In his opening two matches, Murray beat Georgian 24th seed Nikoloz Basilashvili after surviving a wobble and fought back to beat German qualifier Oscar Otte in a dramatic five-setter.

“This week has been really good in some ways, but frustrating too,” added the 2013 and 2016 Wimbledon champion.

“I played two long matches and it’s really significantly longer than anything I had played in the past six months.

“I feel like I put a lot of work into this and to lose against him is tough. If I am going to put that much effort in I want to be performing much better.

“I got through a week of a Slam without getting injured so that’s positive. There were moments of really good tennis mixed in with some really bad moments.”

Former Wimbledon champion John McEnroe says he “really hopes” Murray can keep going, while Anne Keothavong – Britain’s Billie Jean King Cup captain – says the Scot has “nothing to prove to anyone”.

“The way the top guys hit it now, you have to have explosion.
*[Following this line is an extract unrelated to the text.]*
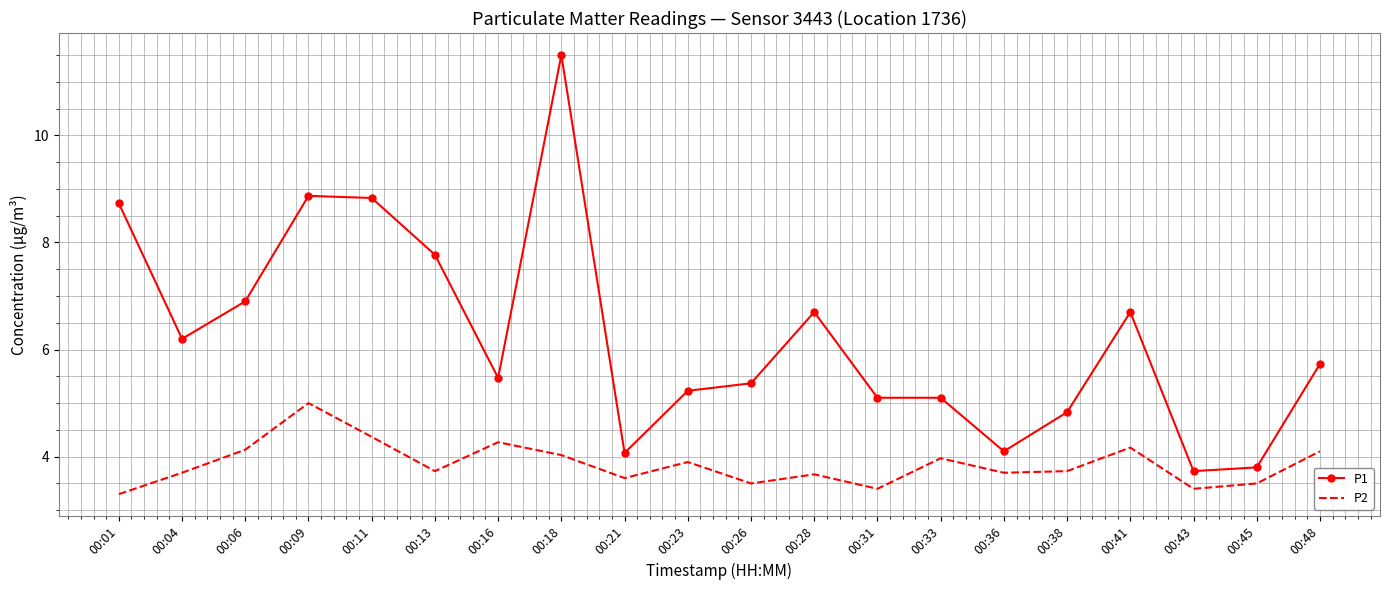

List the series in order of their overall mean, highest first.

P1, P2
If you don’t then you’re done,” seven-time major winner McEnroe said.

“Andy has always been more reactive than proactive and that way of playing is really difficult if you feel like you’ve lost something, even a half step or quarter step.”

Analysis

BBC tennis correspondent Russell Fuller

Murray is entitled to consider The Championships a success, given the groin injury which hampered his preparations.

But that was not the way he saw it in the immediate aftermath of defeat as he questioned how much of an appetite he will have for the sport if injury continues to deny him the time on court he needs.

This was a notable change of tone from a man who has spoken of his desire to play for some time yet, even if the logic is inescapable.

Murray’s groin problem is a persistent one. He remains in discomfort four months on, has had to limit his practice sessions and only been able to complete two tournaments in that time.

Wimbledon provided a tantalising glimpse of just how competitive Murray could still be, miraculously, after double hip surgery.

But for that to become a reality, he will need a few months without further interruptions. And that is not something his body has allowed him since the end of 2016.